Work request >> Once you find the line with "pengguna aplikasi tersebut" in the data below, transcribe exactly each line from there to the line with "Met wie delen wij uw gegevens", inclusive, and nothing else. Drop the pictures.

Start of Records for the task

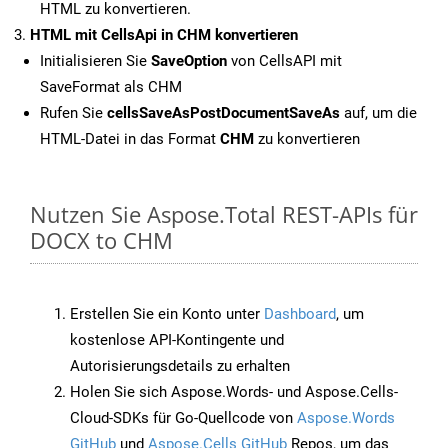
HTML zu konvertieren.
HTML mit CellsApi in CHM konvertieren
Initialisieren Sie
SaveOption
von CellsAPI mit
SaveFormat als CHM
Rufen Sie
cellsSaveAsPostDocumentSaveAs
auf, um die
HTML-Datei in das Format
CHM
zu konvertieren
Nutzen Sie Aspose.Total REST-APIs für
DOCX to CHM
Erstellen Sie ein Konto unter
Dashboard
, um
kostenlose API-Kontingente und
Autorisierungsdetails zu erhalten
Holen Sie sich Aspose.Words- und Aspose.Cells-
Cloud-SDKs für Go-Quellcode von
Aspose.Words
GitHub
und
Aspose.Cells GitHub
Repos, um das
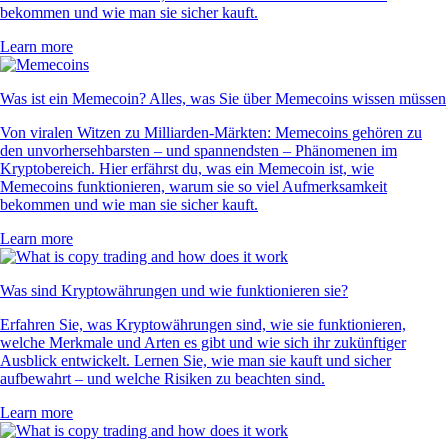
bekommen und wie man sie sicher kauft.
Learn more
Was ist ein Memecoin? Alles, was Sie über Memecoins wissen müssen
Von viralen Witzen zu Milliarden-Märkten: Memecoins gehören zu
den unvorhersehbarsten – und spannendsten – Phänomenen im
Kryptobereich. Hier erfährst du, was ein Memecoin ist, wie
Memecoins funktionieren, warum sie so viel Aufmerksamkeit
bekommen und wie man sie sicher kauft.
Learn more
Was sind Kryptowährungen und wie funktionieren sie?
Erfahren Sie, was Kryptowährungen sind, wie sie funktionieren,
welche Merkmale und Arten es gibt und wie sich ihr zukünftiger
Ausblick entwickelt. Lernen Sie, wie man sie kauft und sicher
aufbewahrt – und welche Risiken zu beachten sind.
Learn more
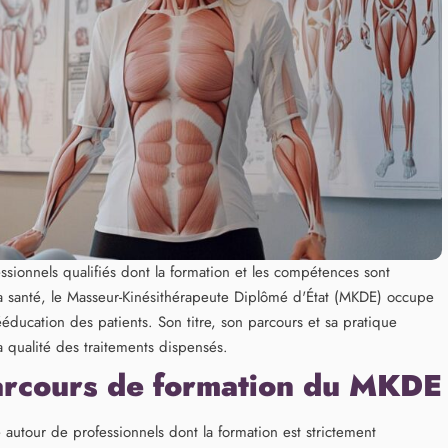
sionnels qualifiés dont la formation et les compétences sont
 la santé, le Masseur-Kinésithérapeute Diplômé d'État (MKDE) occupe
ééducation des patients. Son titre, son parcours et sa pratique
 qualité des traitements dispensés.
 parcours de formation du MKDE
 autour de professionnels dont la formation est strictement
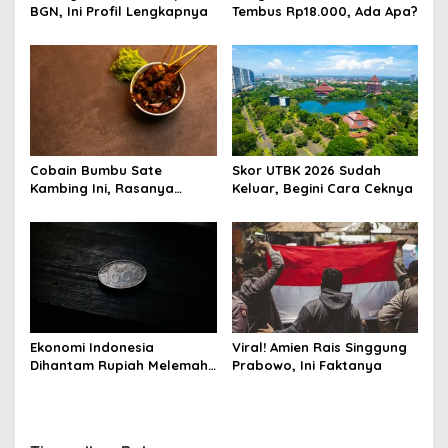
BGN, Ini Profil Lengkapnya
Tembus Rp18.000, Ada Apa?
Cobain Bumbu Sate
Skor UTBK 2026 Sudah
Kambing Ini, Rasanya
Keluar, Begini Cara Ceknya
Nagih Banget
Ekonomi Indonesia
Viral! Amien Rais Singgung
Dihantam Rupiah Melemah,
Prabowo, Ini Faktanya
Ini Faktanya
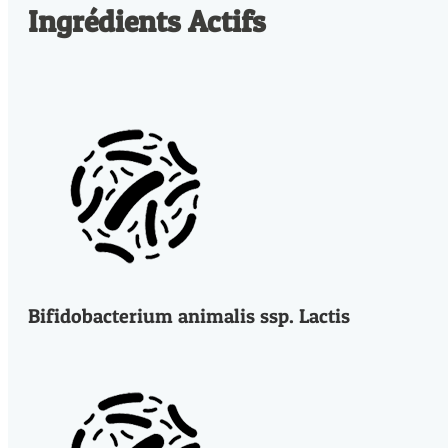
Ingrédients Actifs
Bifidobacterium animalis ssp. Lactis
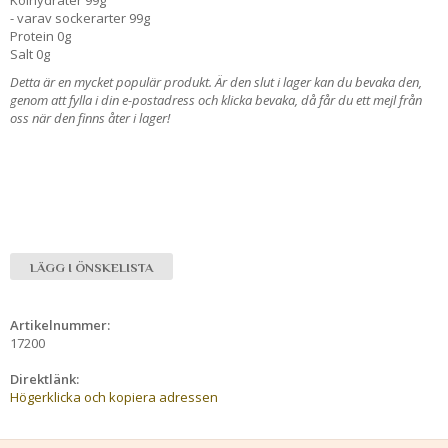
- varav sockerarter 99g
Protein 0g
Salt 0g
Detta är en mycket populär produkt. Är den slut i lager kan du bevaka den,
genom att fylla i din e-postadress och klicka bevaka, då får du ett mejl från
oss när den finns åter i lager!
LÄGG I ÖNSKELISTA
Artikelnummer:
17200
Direktlänk:
Högerklicka och kopiera adressen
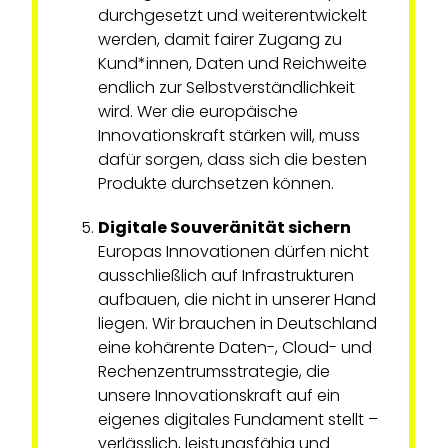
durchgesetzt und weiterentwickelt
werden, damit fairer Zugang zu
Kund*innen, Daten und Reichweite
endlich zur Selbstverständlichkeit
wird. Wer die europäische
Innovationskraft stärken will, muss
dafür sorgen, dass sich die besten
Produkte durchsetzen können.
Digitale Souveränität sichern
Europas Innovationen dürfen nicht
ausschließlich auf Infrastrukturen
aufbauen, die nicht in unserer Hand
liegen. Wir brauchen in Deutschland
eine kohärente Daten-, Cloud- und
Rechenzentrumsstrategie, die
unsere Innovationskraft auf ein
eigenes digitales Fundament stellt –
verlässlich, leistungsfähig und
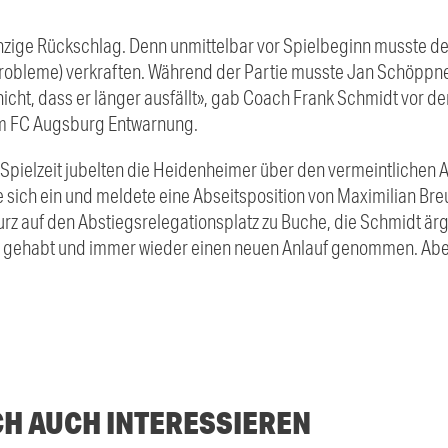
inzige Rückschlag. Denn unmittelbar vor Spielbeginn musste d
bleme) verkraften. Während der Partie musste Jan Schöppner 
 nicht, dass er länger ausfällt», gab Coach Frank Schmidt vor
im FC Augsburg Entwarnung.
 Spielzeit jubelten die Heidenheimer über den vermeintlichen 
e sich ein und meldete eine Abseitsposition von Maximilian Br
urz auf den Abstiegsrelegationsplatz zu Buche, die Schmidt är
ll gehabt und immer wieder einen neuen Anlauf genommen. Abe
CH AUCH INTERESSIEREN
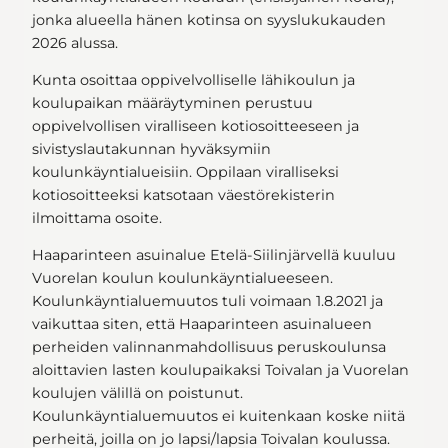
jonka alueella hänen kotinsa on syyslukukauden
2026 alussa.
Kunta osoittaa oppivelvolliselle lähikoulun ja
koulupaikan määräytyminen perustuu
oppivelvollisen viralliseen kotiosoitteeseen ja
sivistyslautakunnan hyväksymiin
koulunkäyntialueisiin. Oppilaan viralliseksi
kotiosoitteeksi katsotaan väestörekisterin
ilmoittama osoite.
Haaparinteen asuinalue Etelä-Siilinjärvellä kuuluu
Vuorelan koulun koulunkäyntialueeseen.
Koulunkäyntialuemuutos tuli voimaan 1.8.2021 ja
vaikuttaa siten, että Haaparinteen asuinalueen
perheiden valinnanmahdollisuus peruskoulunsa
aloittavien lasten koulupaikaksi Toivalan ja Vuorelan
koulujen välillä on poistunut.
Koulunkäyntialuemuutos ei kuitenkaan koske niitä
perheitä, joilla on jo lapsi/lapsia Toivalan koulussa.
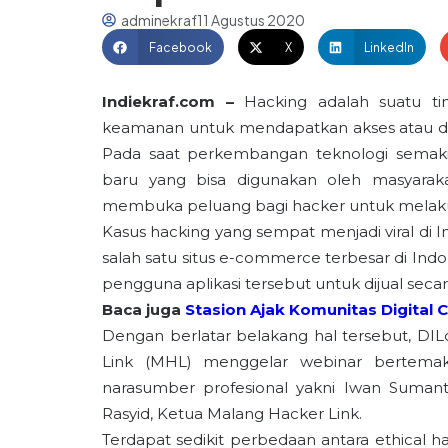
adminekraf
11 Agustus 2020
Facebook
X
LinkedIn
Indiekraf.com –
Hacking adalah suatu tin
keamanan untuk mendapatkan akses atau data
Pada saat perkembangan teknologi semakin 
baru yang bisa digunakan oleh masyarak
membuka peluang bagi hacker untuk melakuk
Kasus hacking yang sempat menjadi viral di
salah satu situs e-commerce terbesar di I
pengguna aplikasi tersebut untuk dijual secara
Baca juga
Stasion Ajak Komunitas Digital 
Dengan berlatar belakang hal tersebut, D
Link (MHL) menggelar webinar bertemak
narasumber profesional yakni Iwan Sumantr
Rasyid, Ketua Malang Hacker Link.
Terdapat sedikit perbedaan antara ethical 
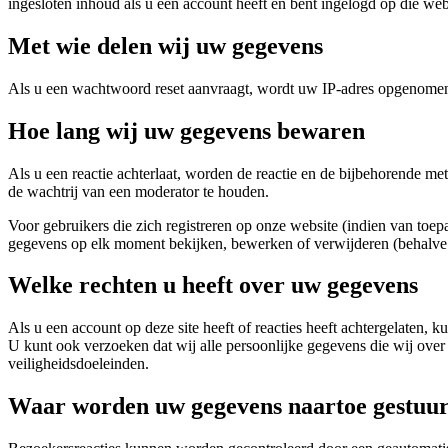
ingesloten inhoud als u een account heeft en bent ingelogd op die web
Met wie delen wij uw gegevens
Als u een wachtwoord reset aanvraagt, wordt uw IP-adres opgenomen 
Hoe lang wij uw gegevens bewaren
Als u een reactie achterlaat, worden de reactie en de bijbehorende m
de wachtrij van een moderator te houden.
Voor gebruikers die zich registreren op onze website (indien van toep
gegevens op elk moment bekijken, bewerken of verwijderen (behalve 
Welke rechten u heeft over uw gegevens
Als u een account op deze site heeft of reacties heeft achtergelaten, 
U kunt ook verzoeken dat wij alle persoonlijke gegevens die wij over
veiligheidsdoeleinden.
Waar worden uw gegevens naartoe gestuu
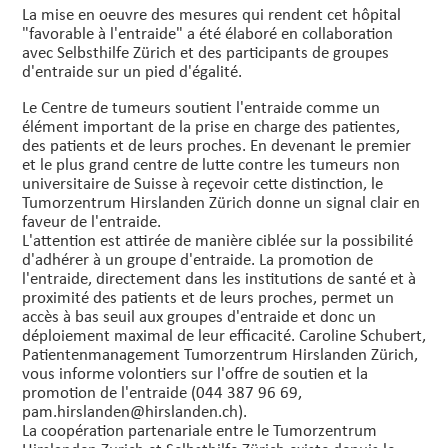
La mise en oeuvre des mesures qui rendent cet hôpital
"favorable à l'entraide" a été élaboré en collaboration
avec Selbsthilfe Zürich et des participants de groupes
d'entraide sur un pied d'égalité.
Le Centre de tumeurs soutient l'entraide comme un
élément important de la prise en charge des patientes,
des patients et de leurs proches. En devenant le premier
et le plus grand centre de lutte contre les tumeurs non
universitaire de Suisse à reçevoir cette distinction, le
Tumorzentrum Hirslanden Zürich donne un signal clair en
faveur de l'entraide.
L'attention est attirée de manière ciblée sur la possibilité
d'adhérer à un groupe d'entraide. La promotion de
l'entraide, directement dans les institutions de santé et à
proximité des patients et de leurs proches, permet un
accès à bas seuil aux groupes d'entraide et donc un
déploiement maximal de leur efficacité. Caroline Schubert,
Patientenmanagement Tumorzentrum Hirslanden Zürich,
vous informe volontiers sur l'offre de soutien et la
promotion de l'entraide (044 387 96 69,
pam.
hirslanden@hirslanden.
ch).
La coopération partenariale entre le Tumorzentrum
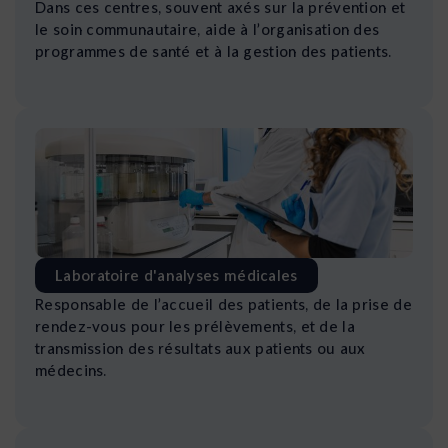
Dans ces centres, souvent axés sur la prévention et
le soin communautaire, aide à l’organisation des
programmes de santé et à la gestion des patients.
Laboratoire d'analyses médicales
Responsable de l’accueil des patients, de la prise de
rendez-vous pour les prélèvements, et de la
transmission des résultats aux patients ou aux
médecins.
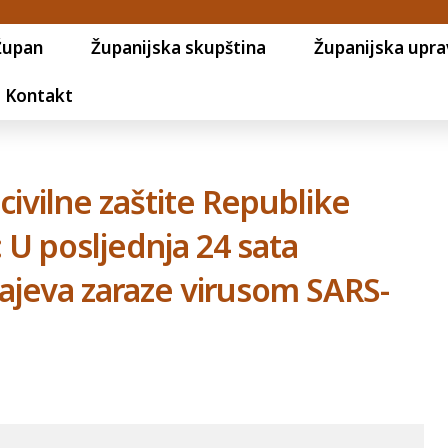
Župan
Županijska skupština
Županijska upra
Kontakt
civilne zaštite Republike
: U posljednja 24 sata
čajeva zaraze virusom SARS-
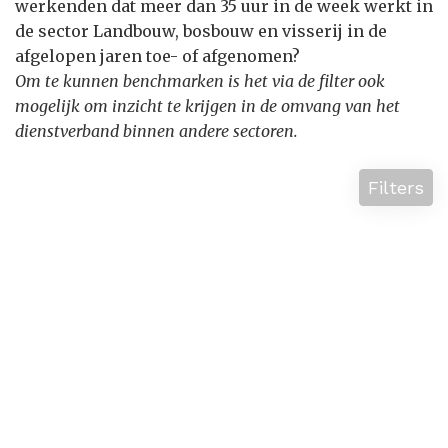
werkenden dat meer dan 35 uur in de week werkt in
de sector Landbouw, bosbouw en visserij in de
afgelopen jaren toe- of afgenomen?
Om te kunnen benchmarken is het via de filter ook
mogelijk om inzicht te krijgen in de omvang van het
dienstverband binnen andere sectoren.
Filters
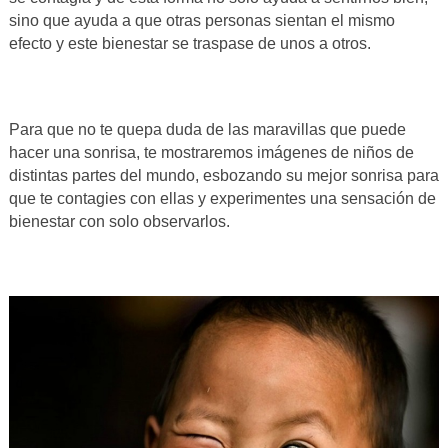
sino que ayuda a que otras personas sientan el mismo
efecto y este bienestar se traspase de unos a otros.
Para que no te quepa duda de las maravillas que puede
hacer una sonrisa, te mostraremos imágenes de niños de
distintas partes del mundo, esbozando su mejor sonrisa para
que te contagies con ellas y experimentes una sensación de
bienestar con solo observarlos.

End of Records for the task

The completed task >>
pengguna aplikasi tersebut untuk dijual secara
Baca juga
Stasion Ajak Komunitas Digital 
Dengan berlatar belakang hal tersebut, D
Link (MHL) menggelar webinar bertemak
narasumber profesional yakni Iwan Sumantr
Rasyid, Ketua Malang Hacker Link.
Terdapat sedikit perbedaan antara ethical 
ingesloten inhoud als u een account heeft en bent ingelogd op die web
Met wie delen wij uw gegevens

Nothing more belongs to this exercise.